Strike An Emotional Chord
Whether you have a consumer brand or a B2B brand you are still communicating with people. The parallels between making a connection with a brand have many similar steps to making a connection with people. When you meet new people (awareness) there are triggers that a person consciously and subconsciously notes that help determine whether you will like this new person, trust them, become a casual acquaintance or a close friend. Your mind makes some initial emotional and intellectual judgments that place people in buckets until you get to know them better – e.g., smart, funny, helpful, nice, talented, charitable, grounded, family oriented etc. This is true for meeting people in life or in business. The characteristics of the buckets may change but the process is the same. Over time with more frequent interaction you learn more about a person (education). This enables you to form a clearer intellectual and emotional understanding of them to consciously determine how much more you’d like to get to know and be with or work with them (engagement).
Therefore, to start you need to think about your brand having a personality that appeals to your target audience. Regardless of whether you have a consumer or a B2B brand, your brand’s personality needs to make your target audience notice something special about your brand that makes them want to learn more to see if they are interested in becoming engaged with your brand.
The first mistake many brands make is they brag. They love to talk about themselves. It is all about their “features” and characteristics and why they are the best. Who likes a person who does that? It’s an emotional turn-off. I find this is more pronounced on the B2B side where numerous websites just list their brand features and capabilities with little mention of how they help a potential customer. “We do this – call us” just isn’t very appealing.
It’s much better to assume they listen to WII-FM (What’s In It For Me?). How precisely is your target going to benefit by getting to know you better? What and how do you need to educate them so that they engage with you? If you have successfully completed developing your P.E.P. Talk (see Brand Growth Tip #3 - P.E.P. Talk) you will have outlined the intellectual “Proposition” – the reason you “propose” that your target should get to know your brand better.
But then comes mistake #2. A Proposition is a set of words to outline the benefits of why a target should engage with your brand. It is rational, not emotional. The purpose of developing the proposition is to provide guidance to the “creative team” to create a message, via any combination of words, visuals, designs, audio etc. that is not just rationally, but importantly also emotionally compelling to the target. Too often brands stop at the rational without allowing creative ideas and concepts to emotionally deliver the message. Why? It can be jarring. It may seem risky. No one wants to be criticized or have customers and prospects make fun of them. But parallel a brand personality with people. There are plenty of smart capable people but sometimes they are dry, serious, dare I say dull, even boring. I recently spent some time looking at the websites of dozens of B2B software companies. Sure, some of it was I didn’t know the industry and I’m not a techie – but, as the icon says so succinctly…OMG! They have skills, capabilities, features and some spoke to benefits – but nothing was emotionally compelling. The brand names, the designs etc. were mostly not memorable nor engaging.

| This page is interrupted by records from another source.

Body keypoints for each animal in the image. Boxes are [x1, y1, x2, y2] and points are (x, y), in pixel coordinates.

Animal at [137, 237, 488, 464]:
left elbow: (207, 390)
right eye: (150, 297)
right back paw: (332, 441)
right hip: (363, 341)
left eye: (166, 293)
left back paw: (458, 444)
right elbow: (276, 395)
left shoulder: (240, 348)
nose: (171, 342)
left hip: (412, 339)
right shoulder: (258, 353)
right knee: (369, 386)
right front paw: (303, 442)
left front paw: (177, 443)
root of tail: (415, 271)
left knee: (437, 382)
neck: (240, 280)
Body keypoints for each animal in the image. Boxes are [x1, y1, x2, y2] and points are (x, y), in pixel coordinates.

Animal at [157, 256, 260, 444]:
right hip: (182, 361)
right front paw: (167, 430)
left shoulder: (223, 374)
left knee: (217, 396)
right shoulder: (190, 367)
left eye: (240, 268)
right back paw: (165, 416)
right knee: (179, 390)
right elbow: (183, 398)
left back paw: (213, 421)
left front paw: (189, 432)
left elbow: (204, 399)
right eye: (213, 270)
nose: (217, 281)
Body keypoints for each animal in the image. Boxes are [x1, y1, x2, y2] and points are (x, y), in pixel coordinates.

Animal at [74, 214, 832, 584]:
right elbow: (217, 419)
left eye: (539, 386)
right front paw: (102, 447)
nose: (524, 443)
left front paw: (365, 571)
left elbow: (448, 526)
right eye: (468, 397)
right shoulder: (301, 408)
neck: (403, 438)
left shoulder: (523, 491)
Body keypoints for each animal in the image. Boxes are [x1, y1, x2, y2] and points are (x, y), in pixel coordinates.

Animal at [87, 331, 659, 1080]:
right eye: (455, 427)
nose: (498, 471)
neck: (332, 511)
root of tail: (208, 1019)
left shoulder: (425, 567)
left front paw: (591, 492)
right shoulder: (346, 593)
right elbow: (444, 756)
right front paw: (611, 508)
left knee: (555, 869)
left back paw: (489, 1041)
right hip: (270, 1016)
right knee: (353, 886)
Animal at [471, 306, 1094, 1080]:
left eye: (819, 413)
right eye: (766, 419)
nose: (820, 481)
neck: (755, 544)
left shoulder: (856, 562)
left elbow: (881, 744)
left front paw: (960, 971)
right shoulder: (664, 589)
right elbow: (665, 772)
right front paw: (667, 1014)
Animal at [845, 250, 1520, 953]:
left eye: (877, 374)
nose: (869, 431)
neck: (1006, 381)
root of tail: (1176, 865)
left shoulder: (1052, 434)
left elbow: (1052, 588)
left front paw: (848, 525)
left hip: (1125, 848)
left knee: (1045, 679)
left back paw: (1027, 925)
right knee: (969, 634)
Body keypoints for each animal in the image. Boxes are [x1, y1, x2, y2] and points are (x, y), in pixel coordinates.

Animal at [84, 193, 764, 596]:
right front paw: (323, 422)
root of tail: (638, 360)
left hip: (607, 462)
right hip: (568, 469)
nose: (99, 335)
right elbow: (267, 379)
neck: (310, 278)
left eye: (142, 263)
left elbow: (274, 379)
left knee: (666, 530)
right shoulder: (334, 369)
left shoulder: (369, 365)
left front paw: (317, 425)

Hence the need to Strike An Emotional Chord. Competition just to be seen or heard is fierce. The cost for getting your message out via advertising is exorbitant, even though digital gives us more ways to narrowly target and measure real impact. Social media posting is theoretically free but unless you are interesting and striking emotional chords, you’re not going to get many followers or engagement. It’s why there are social media agencies and paid influencers. Hence, not free.
However, Striking An Emotional Chord via a creative representation of your brand’s proposition that establishes your brand’s personality can be a beautiful thing. Just like with meeting new people, if done properly people will notice, like, remember and want to engage with you.
Creativity is the act of looking at something in a new, different, imaginative way to generate a different approach. It can be subtle, refined, fun, heartfelt or crazy comical. Who would have thought that the insurance industry, which is typically a boring but serious necessity, would have gecko’s, cavemen, emu’s etc. competing for attention. But for a simple message of “Save 15% or more” it worked. Other’s followed.
Finally, does it matter? Does being creative work? While I could point to numerous brands that have used brilliant creative and design to become worldwide brand leaders, I found this interesting study from Nielsen on the key determinants when it comes to advertising effectiveness. The link is below but in summary, while it has declined in importance over the past decade due to significantly more media options with strong targeting, “Creative Is Still King” being by far the largest determinant of a brands performance:
Creativity 47%
Media Reach 22%
Brand 15%
Targeting 9%
Recency 5%
Context 2%
Creativity works. Strike that emotional chord for better results. People will like you for it.